> PROBLEM DETAILS: When the word "include" shows up in a line of the records below, copy that line.

[Collected data]
Segment Open
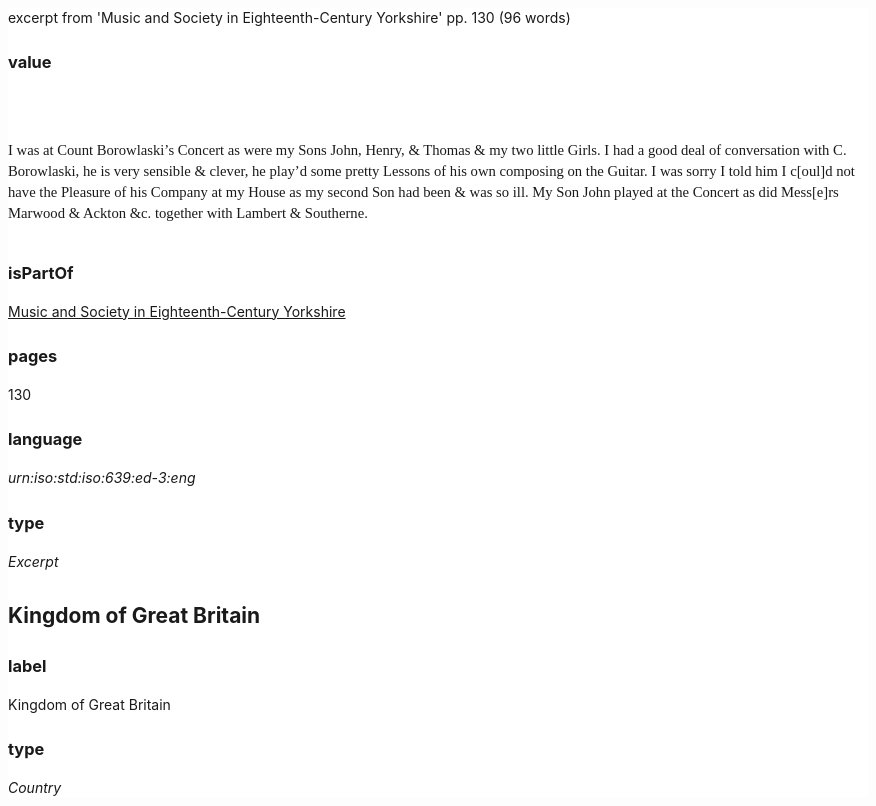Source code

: 
excerpt from 'Music and Society in Eighteenth-Century Yorkshire' pp. 130 (96 words)

### value


<p>&nbsp;</p>
<div class="page" title="Page 146">
<div class="layoutArea">
<div class="column">
<p><span style="font-size: 11.000000pt; font-family: 'Perpetua';">I was at Count Borowlaski&rsquo;s Concert as were </span><span style="font-size: 11.000000pt; font-family: 'Perpetua';">my Sons John, Henry, &amp; Thomas &amp; my two little Girls. I had a good deal of conversation with C. </span><span style="font-size: 11.000000pt; font-family: 'Perpetua';">Borowlaski, he is very sensible &amp; clever, he play&rsquo;d some pretty </span><span style="font-size: 11.000000pt; font-family: 'Perpetua';">Lessons of his own composing on the Guitar. I was sorry I told him I c[oul]d not have the Pleasure of his Company at my House as my second Son had been &amp; was so ill. My Son John played at the Concert as did Mess[e]rs Marwood &amp; Ackton &amp;c. together with Lambert &amp; Southerne.&nbsp;</span></p>
</div>
</div>
</div>

### isPartOf


[Music and Society in Eighteenth-Century Yorkshire](#Music-and-Society-in-Eighteenth-Century-Yorkshire)

### pages


130

### language


*urn:iso:std:iso:639:ed-3:eng*

### type


*Excerpt*

## Kingdom of Great Britain

### label


Kingdom of Great Britain

### type


*Country*
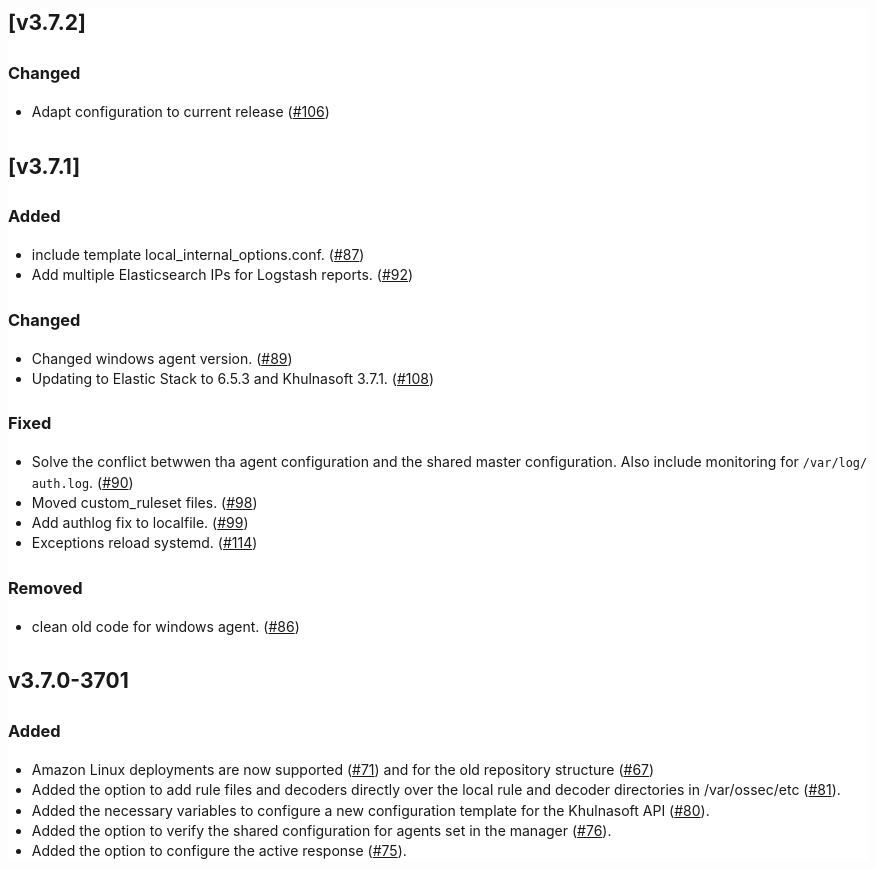 ## [v3.7.2]

### Changed

- Adapt configuration to current release ([#106](https://github.com/khulnasoft/khulnasoft-ansible/pull/106))

## [v3.7.1]

### Added

 - include template local_internal_options.conf. ([#87](https://github.com/khulnasoft/khulnasoft-ansible/pull/87))
 - Add multiple Elasticsearch IPs for Logstash reports. ([#92](https://github.com/khulnasoft/khulnasoft-ansible/pull/92))

### Changed

 - Changed windows agent version. ([#89](https://github.com/khulnasoft/khulnasoft-ansible/pull/89))
 - Updating to Elastic Stack to 6.5.3 and Khulnasoft 3.7.1. ([#108](https://github.com/khulnasoft/khulnasoft-ansible/pull/108))

### Fixed

- Solve the conflict betwwen tha agent configuration and the shared master configuration. Also include monitoring for `/var/log/auth.log`. ([#90](https://github.com/khulnasoft/khulnasoft-ansible/pull/90))
- Moved custom_ruleset files. ([#98](https://github.com/khulnasoft/khulnasoft-ansible/pull/98))
- Add authlog fix to localfile. ([#99](https://github.com/khulnasoft/khulnasoft-ansible/pull/99))
- Exceptions reload systemd. ([#114](https://github.com/khulnasoft/khulnasoft-ansible/pull/114))

### Removed

- clean old code for windows agent. ([#86](https://github.com/khulnasoft/khulnasoft-ansible/pull/86))

## v3.7.0-3701

### Added

- Amazon Linux deployments are now supported ([#71](https://github.com/khulnasoft/khulnasoft-ansible/pull/71)) and for the old repository structure ([#67](https://github.com/khulnasoft/khulnasoft-ansible/pull/67))
- Added the option to add rule files and decoders directly over the local rule and decoder directories in /var/ossec/etc ([#81](https://github.com/khulnasoft/khulnasoft-ansible/pull/81)).
- Added the necessary variables to configure a new configuration template for the Khulnasoft API ([#80](https://github.com/khulnasoft/khulnasoft-ansible/pull/80)).
- Added the option to verify the shared configuration for agents set in the manager ([#76](https://github.com/khulnasoft/khulnasoft-ansible/pull/76)).
- Added the option to configure the active response ([#75](https://github.com/khulnasoft/khulnasoft-ansible/pull/75)).
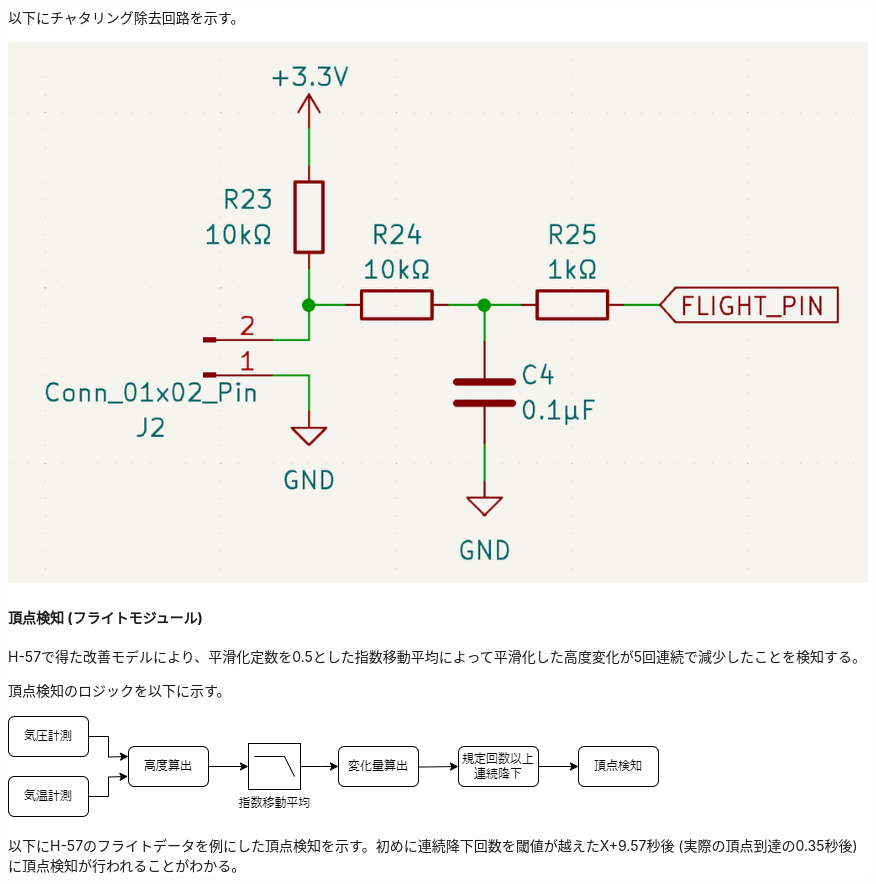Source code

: 以下にチャタリング除去回路を示す。

![AntiChatteringCircuit](./images/AntiChatteringCircuit.png)

#### 頂点検知 (フライトモジュール)

H-57で得た改善モデルにより、平滑化定数を0.5とした指数移動平均によって平滑化した高度変化が5回連続で減少したことを検知する。

頂点検知のロジックを以下に示す。

![ApogeeDetectionLogic](./images/Logics/ApogeeDetectionLogic.drawio.png)

以下にH-57のフライトデータを例にした頂点検知を示す。初めに連続降下回数を閾値が越えたX+9.57秒後 (実際の頂点到達の0.35秒後) に頂点検知が行われることがわかる。
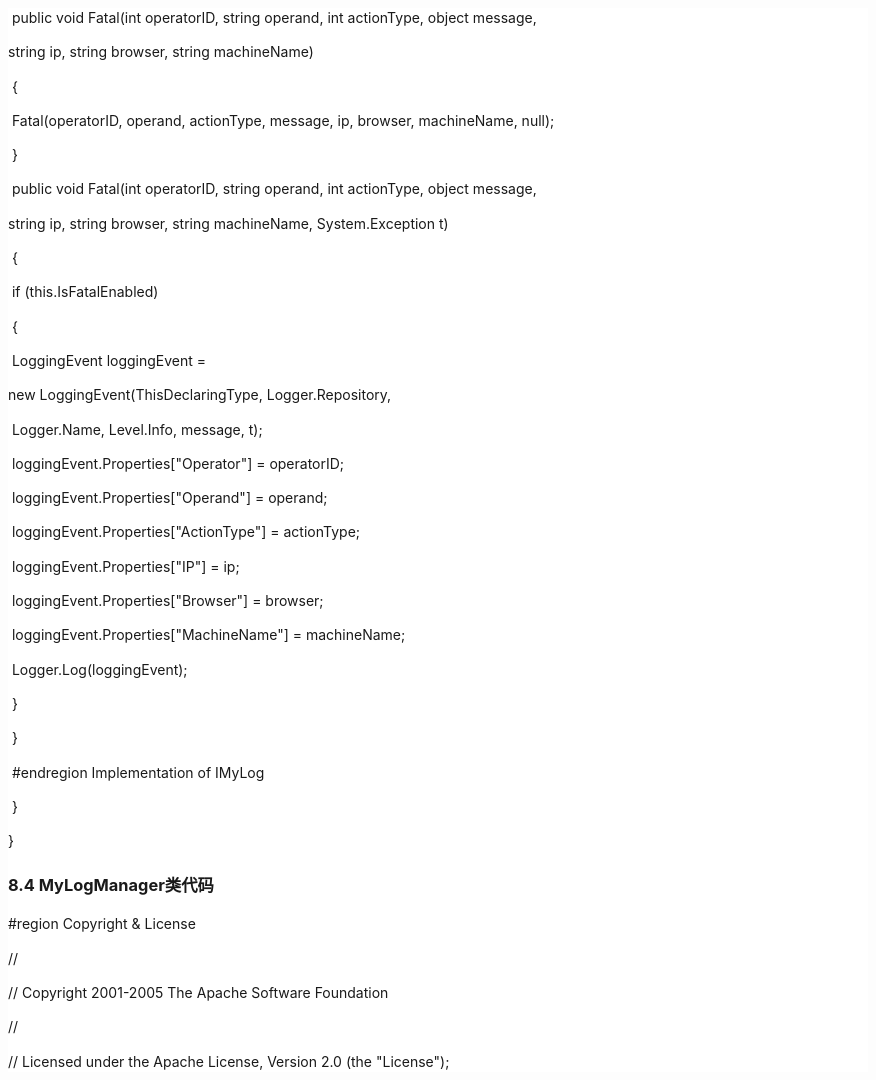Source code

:  

​        public void Fatal(int operatorID, string operand, int actionType, object message,

 string ip, string browser, string machineName)

​        {

​            Fatal(operatorID, operand, actionType, message, ip, browser, machineName, null);

​        }

 

​        public void Fatal(int operatorID, string operand, int actionType, object message,

 string ip, string browser, string machineName, System.Exception t)

​        {

​            if (this.IsFatalEnabled)

​            {

​                LoggingEvent loggingEvent =

 new LoggingEvent(ThisDeclaringType, Logger.Repository,

​                                       Logger.Name, Level.Info, message, t);

​                loggingEvent.Properties["Operator"] = operatorID;

​                loggingEvent.Properties["Operand"] = operand;

​                loggingEvent.Properties["ActionType"] = actionType;

​                loggingEvent.Properties["IP"] = ip;

​                loggingEvent.Properties["Browser"] = browser;

​                loggingEvent.Properties["MachineName"] = machineName;

​                Logger.Log(loggingEvent);

​            }

​        }

​        \#endregion Implementation of IMyLog

​    }

}

 

### 8.4 MyLogManager类代码

\#region Copyright & License

//

// Copyright 2001-2005 The Apache Software Foundation

//

// Licensed under the Apache License, Version 2.0 (the "License");

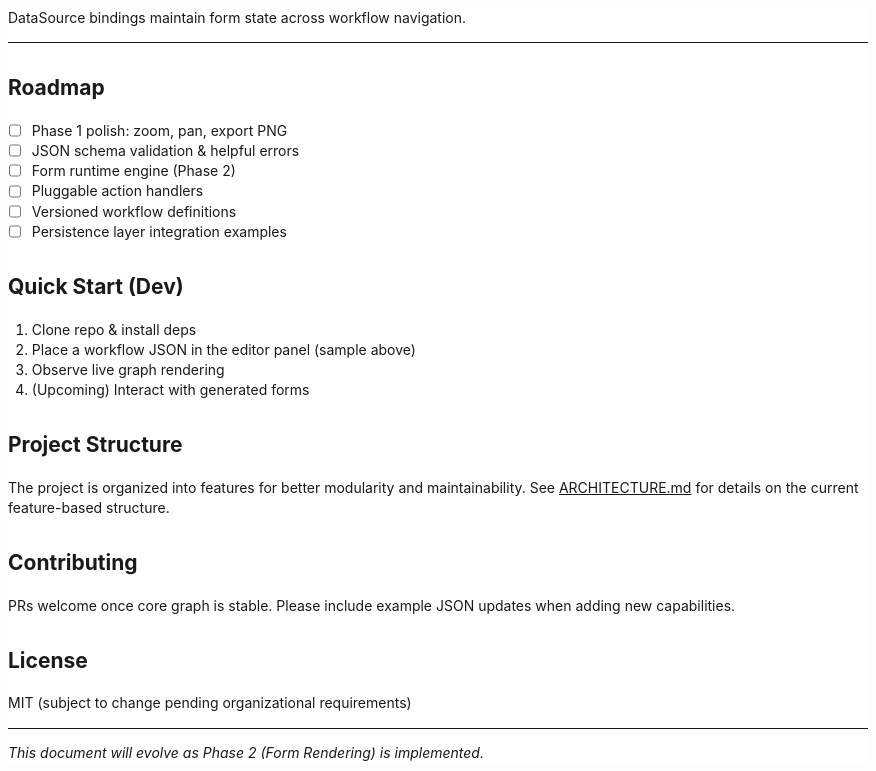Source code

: DataSource bindings maintain form state across workflow navigation.

---

## Roadmap

- [ ] Phase 1 polish: zoom, pan, export PNG
- [ ] JSON schema validation & helpful errors
- [ ] Form runtime engine (Phase 2)
- [ ] Pluggable action handlers
- [ ] Versioned workflow definitions
- [ ] Persistence layer integration examples

## Quick Start (Dev)

1. Clone repo & install deps
2. Place a workflow JSON in the editor panel (sample above)
3. Observe live graph rendering
4. (Upcoming) Interact with generated forms

## Project Structure

The project is organized into features for better modularity and maintainability. See [ARCHITECTURE.md](ARCHITECTURE.md) for details on the current feature-based structure.

## Contributing

PRs welcome once core graph is stable. Please include example JSON updates when adding new capabilities.

## License

MIT (subject to change pending organizational requirements)

---

_This document will evolve as Phase 2 (Form Rendering) is implemented._

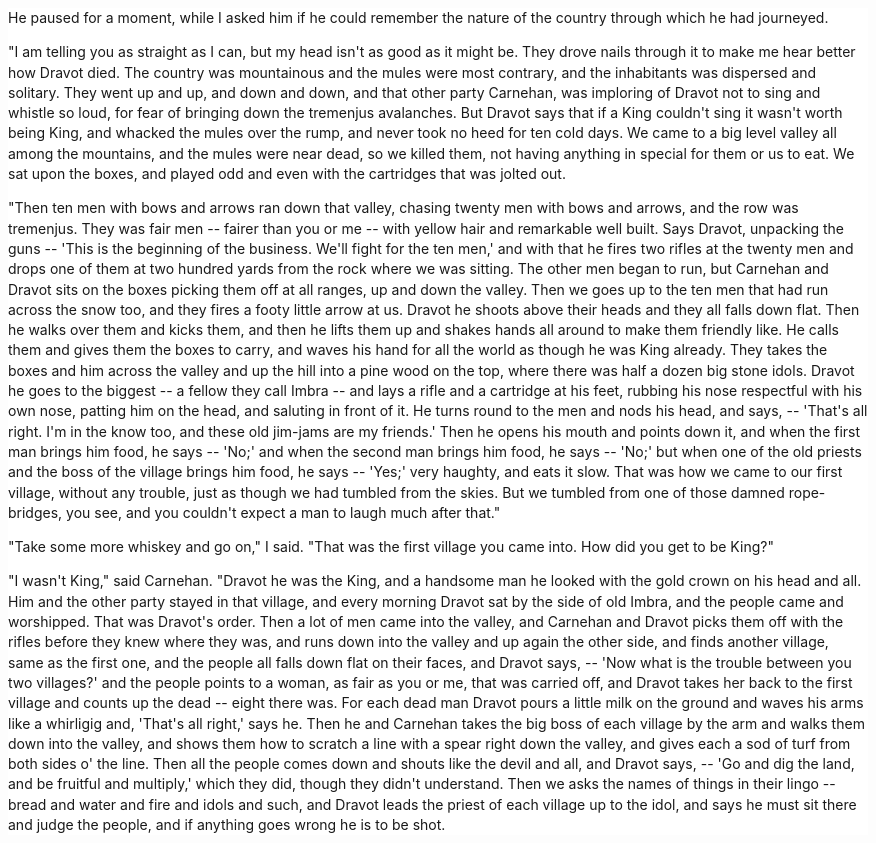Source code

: He paused for a moment, while I asked him if he could remember the nature of the country through which he had journeyed.

"I am telling you as straight as I can, but my head isn't as good as it might be. They drove nails through it to make me hear better how Dravot died. The country was mountainous and the mules were most contrary, and the inhabitants was dispersed and solitary. They went up and up, and down and down, and that other party Carnehan, was imploring of Dravot not to sing and whistle so loud, for fear of bringing down the tremenjus avalanches. But Dravot says that if a King couldn't sing it wasn't worth being King, and whacked the mules over the rump, and never took no heed for ten cold days. We came to a big level valley all among the mountains, and the mules were near dead, so we killed them, not having anything in special for them or us to eat. We sat upon the boxes, and played odd and even with the cartridges that was jolted out.

"Then ten men with bows and arrows ran down that valley, chasing twenty men with bows and arrows, and the row was tremenjus. They was fair men -- fairer than you or me -- with yellow hair and remarkable well built. Says Dravot, unpacking the guns -- 'This is the beginning of the business. We'll fight for the ten men,' and with that he fires two rifles at the twenty men and drops one of them at two hundred yards from the rock where we was sitting. The other men began to run, but Carnehan and Dravot sits on the boxes picking them off at all ranges, up and down the valley. Then we goes up to the ten men that had run across the snow too, and they fires a footy little arrow at us. Dravot he shoots above their heads and they all falls down flat. Then he walks over them and kicks them, and then he lifts them up and shakes hands all around to make them friendly like. He calls them and gives them the boxes to carry, and waves his hand for all the world as though he was King already. They takes the boxes and him across the valley and up the hill into a pine wood on the top, where there was half a dozen big stone idols. Dravot he goes to the biggest -- a fellow they call Imbra -- and lays a rifle and a cartridge at his feet, rubbing his nose respectful with his own nose, patting him on the head, and saluting in front of it. He turns round to the men and nods his head, and says, -- 'That's all right. I'm in the know too, and these old jim-jams are my friends.' Then he opens his mouth and points down it, and when the first man brings him food, he says -- 'No;' and when the second man brings him food, he says -- 'No;' but when one of the old priests and the boss of the village brings him food, he says -- 'Yes;' very haughty, and eats it slow. That was how we came to our first village, without any trouble, just as though we had tumbled from the skies. But we tumbled from one of those damned rope-bridges, you see, and you couldn't expect a man to laugh much after that."

"Take some more whiskey and go on," I said. "That was the first village you came into. How did you get to be King?"

"I wasn't King," said Carnehan. "Dravot he was the King, and a handsome man he looked with the gold crown on his head and all. Him and the other party stayed in that village, and every morning Dravot sat by the side of old Imbra, and the people came and worshipped. That was Dravot's order. Then a lot of men came into the valley, and Carnehan and Dravot picks them off with the rifles before they knew where they was, and runs down into the valley and up again the other side, and finds another village, same as the first one, and the people all falls down flat on their faces, and Dravot says, -- 'Now what is the trouble between you two villages?' and the people points to a woman, as fair as you or me, that was carried off, and Dravot takes her back to the first village and counts up the dead -- eight there was. For each dead man Dravot pours a little milk on the ground and waves his arms like a whirligig and, 'That's all right,' says he. Then he and Carnehan takes the big boss of each village by the arm and walks them down into the valley, and shows them how to scratch a line with a spear right down the valley, and gives each a sod of turf from both sides o' the line. Then all the people comes down and shouts like the devil and all, and Dravot says, -- 'Go and dig the land, and be fruitful and multiply,' which they did, though they didn't understand. Then we asks the names of things in their lingo -- bread and water and fire and idols and such, and Dravot leads the priest of each village up to the idol, and says he must sit there and judge the people, and if anything goes wrong he is to be shot.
Segment Closed
> RESULT OF THIS EXERCISE:
 - include template local_internal_options.conf. ([#87](https://github.com/khulnasoft/khulnasoft-ansible/pull/87))
- Solve the conflict betwwen tha agent configuration and the shared master configuration. Also include monitoring for `/var/log/auth.log`. ([#90](https://github.com/khulnasoft/khulnasoft-ansible/pull/90))
PRs welcome once core graph is stable. Please include example JSON updates when adding new capabilities.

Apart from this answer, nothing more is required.